If we ignore the Sun and consider the Earth and moon in isolation, the moon clearly orbits the Earth. Both are pulled by the Sun with roughly the same force, so this is a reasonable way of looking at the situation.
But if you plot the path of the moon around the sun, the path is always concave toward the Sun and is not always concave toward the Earth.
Or you could do it the hard way. Look up the mass of the Sun, the mass of the Earth, the sun to earth distance and the sun to moon distance. Do the inverse square calculation and see which is larger.
Edit: I just looked up the relevant figures. The sun wins by a factor of roughly 333,000 on mass. The Earth wins by a factor of roughly 152,000 on r2. Net is a 2 to 1 win for the Sun over the Earth. That matches what I Googled up earlier and what my teachers told me half a century ago.
Both the Earth and the Moon are accelerated towards the Sun at approximately the same rate. They are in "free fall" around the Sun. In such a case, the Earth's gravity keeps the Moon orbiting around it while both of them orbit the Sun.
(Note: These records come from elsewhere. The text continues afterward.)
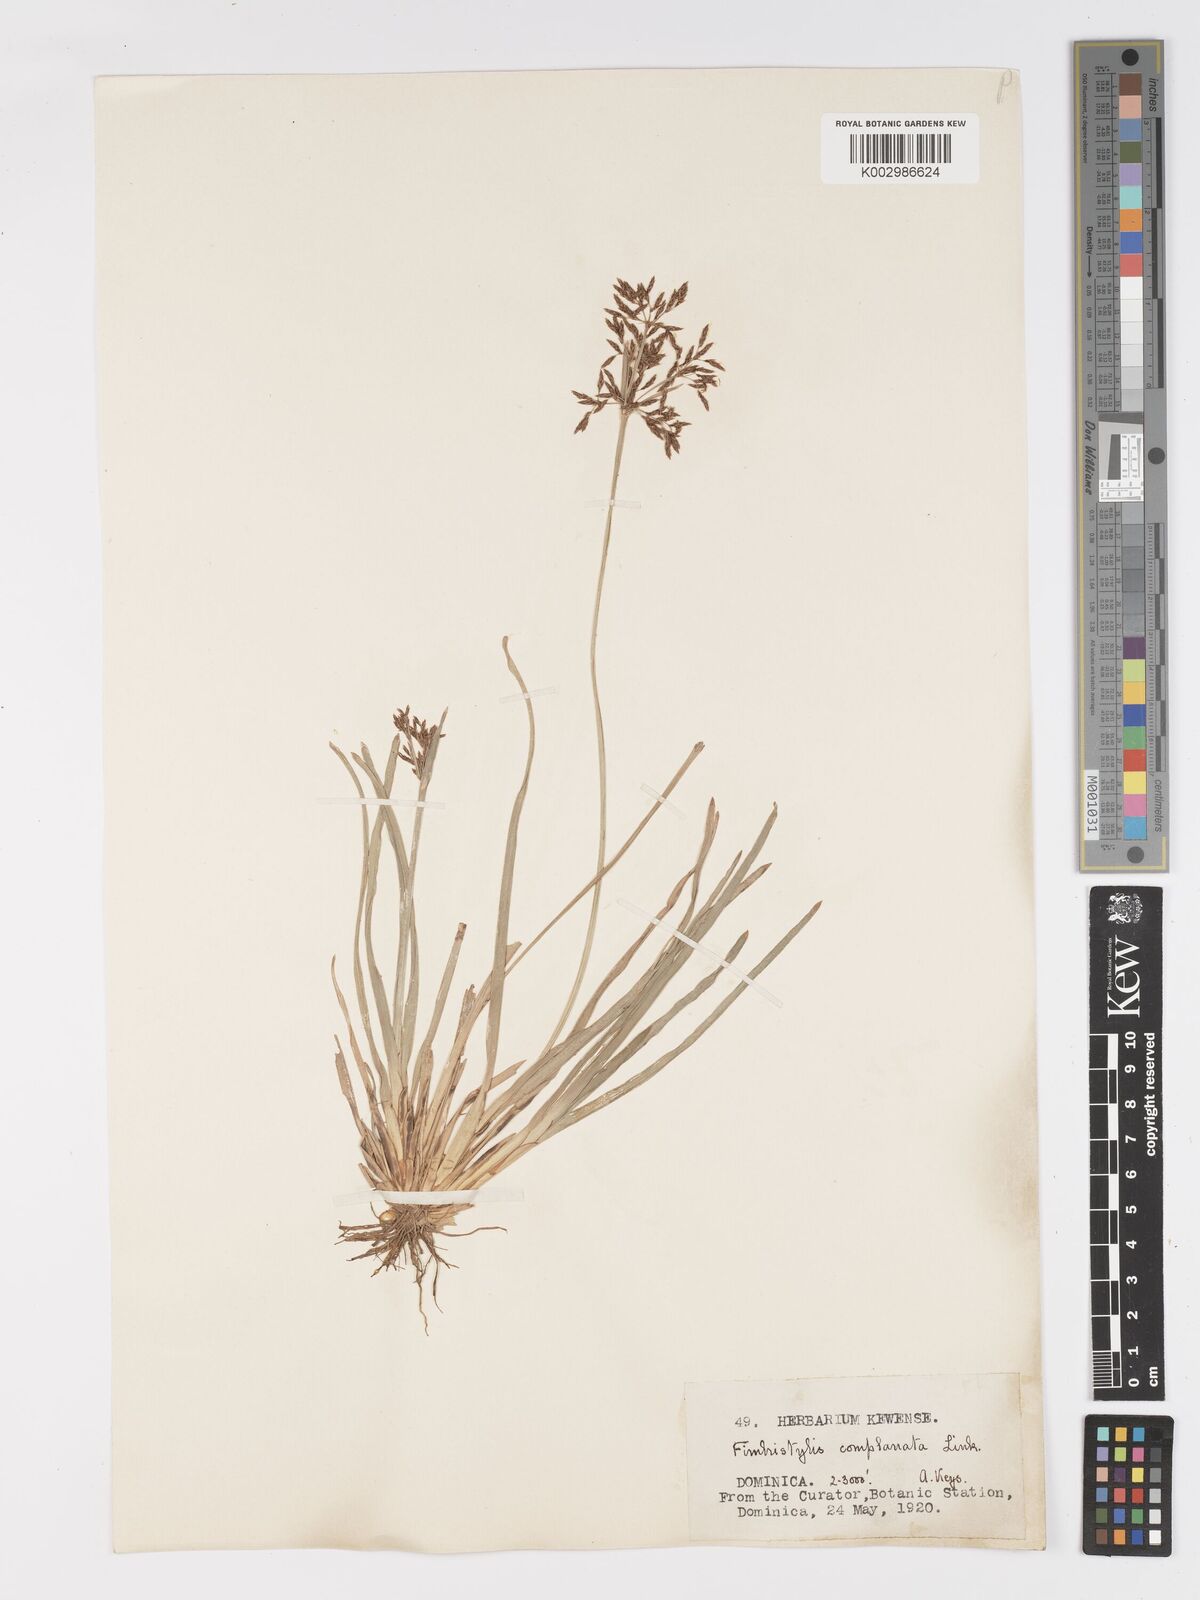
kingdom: Plantae
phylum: Tracheophyta
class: Liliopsida
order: Poales
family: Cyperaceae
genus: Fimbristylis
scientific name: Fimbristylis complanata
As already pointed out both the Earth and Moon are being pulled on by the Sun by pretty much the same amount. I say "pretty much" because at Full moon, the Moon is slightly further from the Sun than the Earth is and during the new moon is is slightly closer. This produces a small difference in the gravitational accleration on them caused by the Sun. This has the tendency to "stretch" the Moon's orbit along the Earth-Sun line. This is much like the effect the sun has on Earth's ocean tides, So we can say that the Sun has a tidal effect on the Moon's orbit. Unlike straight gravitational pull, tidal forces fall off by the cube of distance rather than by the square of the distance. (this is why, even though the Moon's gravitational pull on the Earth is much weaker than the Sun's, its tidal effect is larger. It is 1/400 the distance from the Earth than the Sun is.)